===== Selection
Note on reviews: I try not to spoil what I would consider major plot revelations in any of my reviews, but I do like to talk about movies in a way that would be meaningful to someone who has seen the film. Thus, assume there are probably more spoilers than you’d find in, say, the trailer for any given film.
To talk about Chronicle is to talk about where superhero movies are these days. Almost universally adaptations of Marvel and DC Comics’ major properties, the past four decades (with a big upswing since X-Men hit the scene right around the millenium) have been full of trademarked names and rabid discussions of how a costume will look translated to film, nods to fans, endless Stan Lee cameos, and Samuel L Jackson always, always showing up at the end. It’s become so entrenched that Marvel churns out the exact same movie once or twice a year, assembly-line build ups to bigger event properties. Superhero movies have become just like the comic books they’ve come from.
==========
(Aim): Transcribe the stretch of the Chronicle review from "To talk about Chronicle" through "they’ve come from.". Rely only on the review of Chronicle when responding.
===== Entries supplied
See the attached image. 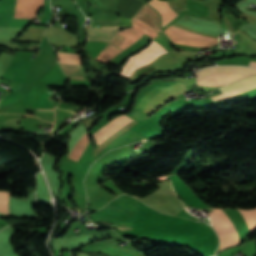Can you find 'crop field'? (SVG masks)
I'll return each mask as SVG.
<instances>
[{"label":"crop field","mask_w":256,"mask_h":256,"mask_svg":"<svg viewBox=\"0 0 256 256\" xmlns=\"http://www.w3.org/2000/svg\"><path fill=\"white\" fill-rule=\"evenodd\" d=\"M221 217L226 216L223 209L217 210ZM214 211L210 213V219L213 223V227L220 237V248L219 250L226 249L228 247L238 245V234L230 219L226 216L221 218L220 215ZM247 220L251 231L256 229V209L250 211L240 210ZM218 250V251H219Z\"/></svg>","instance_id":"crop-field-1"},{"label":"crop field","mask_w":256,"mask_h":256,"mask_svg":"<svg viewBox=\"0 0 256 256\" xmlns=\"http://www.w3.org/2000/svg\"><path fill=\"white\" fill-rule=\"evenodd\" d=\"M222 73H241L251 75L256 73V69L248 68V67H237V66H224V67H211L205 68L197 73H195L196 80L203 79L212 74H222ZM246 75L240 74H222V75H213L207 77L197 83L199 85H207V86H216L218 84H227L231 81L244 77Z\"/></svg>","instance_id":"crop-field-2"},{"label":"crop field","mask_w":256,"mask_h":256,"mask_svg":"<svg viewBox=\"0 0 256 256\" xmlns=\"http://www.w3.org/2000/svg\"><path fill=\"white\" fill-rule=\"evenodd\" d=\"M165 87H156L153 90H151L148 94H146L141 101L137 104L136 109L139 110H143V108L146 106V104L162 89H164ZM185 88L184 85L177 83L174 84L162 91H160L149 103L148 105L145 107L144 112L150 114L152 113L154 110H156L157 105L162 102L166 97H168L169 95H171L172 93ZM187 91V88L182 89L174 94H172L171 96H169L168 98H166L161 104L165 103L166 101H168L169 99L175 97L176 95ZM159 104V106L161 105ZM158 106V107H159Z\"/></svg>","instance_id":"crop-field-3"},{"label":"crop field","mask_w":256,"mask_h":256,"mask_svg":"<svg viewBox=\"0 0 256 256\" xmlns=\"http://www.w3.org/2000/svg\"><path fill=\"white\" fill-rule=\"evenodd\" d=\"M131 119L127 118L125 115H122L120 117H116L114 120H112L110 123H108L106 126L101 128L99 131H97L95 134H93V138L96 141L97 145H100L104 140L109 138L111 135H113L115 132H117L119 129H121L123 126H125L127 123H129ZM138 122L132 121L128 125H126L124 128H122L120 131H118L116 134H114L112 137L104 141L96 150L94 153V156L103 149L109 142H111L113 139L118 137L120 134L125 132L128 128H130L132 125L136 124Z\"/></svg>","instance_id":"crop-field-4"},{"label":"crop field","mask_w":256,"mask_h":256,"mask_svg":"<svg viewBox=\"0 0 256 256\" xmlns=\"http://www.w3.org/2000/svg\"><path fill=\"white\" fill-rule=\"evenodd\" d=\"M166 52L167 51L160 44H158L156 41L153 40L147 48L131 56L127 60L121 73L130 77L132 72L136 68L153 61L158 56Z\"/></svg>","instance_id":"crop-field-5"},{"label":"crop field","mask_w":256,"mask_h":256,"mask_svg":"<svg viewBox=\"0 0 256 256\" xmlns=\"http://www.w3.org/2000/svg\"><path fill=\"white\" fill-rule=\"evenodd\" d=\"M253 81H256V75L255 76H250V77H248L246 79H242V80H239V81H237L235 83H232V84H229L227 86H224V87L220 88V91L225 93V92H227L229 90H232L234 88L240 87L242 85L248 84V83L253 82ZM252 88H256V82H253L251 84H248V85H245L243 87L237 88L235 90L229 91V92H227L225 94L212 97L211 99L213 101L227 99V98L233 97L235 95H238V94H240L242 92H245V91H247L249 89H252Z\"/></svg>","instance_id":"crop-field-6"},{"label":"crop field","mask_w":256,"mask_h":256,"mask_svg":"<svg viewBox=\"0 0 256 256\" xmlns=\"http://www.w3.org/2000/svg\"><path fill=\"white\" fill-rule=\"evenodd\" d=\"M44 0H16L14 18H35Z\"/></svg>","instance_id":"crop-field-7"},{"label":"crop field","mask_w":256,"mask_h":256,"mask_svg":"<svg viewBox=\"0 0 256 256\" xmlns=\"http://www.w3.org/2000/svg\"><path fill=\"white\" fill-rule=\"evenodd\" d=\"M120 27H99L98 30L95 28H86L88 40H102L110 42L112 38L118 33Z\"/></svg>","instance_id":"crop-field-8"},{"label":"crop field","mask_w":256,"mask_h":256,"mask_svg":"<svg viewBox=\"0 0 256 256\" xmlns=\"http://www.w3.org/2000/svg\"><path fill=\"white\" fill-rule=\"evenodd\" d=\"M135 17L146 21L158 33L161 32L160 19H159L158 14L153 9H151L149 6H147L146 4L140 9V11L137 13V15Z\"/></svg>","instance_id":"crop-field-9"},{"label":"crop field","mask_w":256,"mask_h":256,"mask_svg":"<svg viewBox=\"0 0 256 256\" xmlns=\"http://www.w3.org/2000/svg\"><path fill=\"white\" fill-rule=\"evenodd\" d=\"M150 6L155 8L161 16L162 26L172 20L177 14L169 7L167 2H161L159 0H151L148 2Z\"/></svg>","instance_id":"crop-field-10"},{"label":"crop field","mask_w":256,"mask_h":256,"mask_svg":"<svg viewBox=\"0 0 256 256\" xmlns=\"http://www.w3.org/2000/svg\"><path fill=\"white\" fill-rule=\"evenodd\" d=\"M56 52H57V56L59 59L58 63L81 65V59H80L79 55L62 53V52H58V51H56Z\"/></svg>","instance_id":"crop-field-11"},{"label":"crop field","mask_w":256,"mask_h":256,"mask_svg":"<svg viewBox=\"0 0 256 256\" xmlns=\"http://www.w3.org/2000/svg\"><path fill=\"white\" fill-rule=\"evenodd\" d=\"M64 74L68 78L83 79L81 75V66L63 65L59 64ZM84 80V79H83Z\"/></svg>","instance_id":"crop-field-12"},{"label":"crop field","mask_w":256,"mask_h":256,"mask_svg":"<svg viewBox=\"0 0 256 256\" xmlns=\"http://www.w3.org/2000/svg\"><path fill=\"white\" fill-rule=\"evenodd\" d=\"M0 213L10 214L9 192L0 191Z\"/></svg>","instance_id":"crop-field-13"},{"label":"crop field","mask_w":256,"mask_h":256,"mask_svg":"<svg viewBox=\"0 0 256 256\" xmlns=\"http://www.w3.org/2000/svg\"><path fill=\"white\" fill-rule=\"evenodd\" d=\"M125 39H123L121 36H117L113 41L112 44L118 46L120 43H122Z\"/></svg>","instance_id":"crop-field-14"},{"label":"crop field","mask_w":256,"mask_h":256,"mask_svg":"<svg viewBox=\"0 0 256 256\" xmlns=\"http://www.w3.org/2000/svg\"><path fill=\"white\" fill-rule=\"evenodd\" d=\"M176 40L180 37L177 33H175L171 28L167 30ZM213 44V43H211ZM210 45V44H209Z\"/></svg>","instance_id":"crop-field-15"},{"label":"crop field","mask_w":256,"mask_h":256,"mask_svg":"<svg viewBox=\"0 0 256 256\" xmlns=\"http://www.w3.org/2000/svg\"><path fill=\"white\" fill-rule=\"evenodd\" d=\"M77 256H91L90 254H80L78 253Z\"/></svg>","instance_id":"crop-field-16"},{"label":"crop field","mask_w":256,"mask_h":256,"mask_svg":"<svg viewBox=\"0 0 256 256\" xmlns=\"http://www.w3.org/2000/svg\"><path fill=\"white\" fill-rule=\"evenodd\" d=\"M250 66H254V67H256V62H250Z\"/></svg>","instance_id":"crop-field-17"}]
</instances>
==========
(Correct result):
To talk about Chronicle is to talk about where superhero movies are these days. Almost universally adaptations of Marvel and DC Comics’ major properties, the past four decades (with a big upswing since X-Men hit the scene right around the millenium) have been full of trademarked names and rabid discussions of how a costume will look translated to film, nods to fans, endless Stan Lee cameos, and Samuel L Jackson always, always showing up at the end. It’s become so entrenched that Marvel churns out the exact same movie once or twice a year, assembly-line build ups to bigger event properties. Superhero movies have become just like the comic books they’ve come from.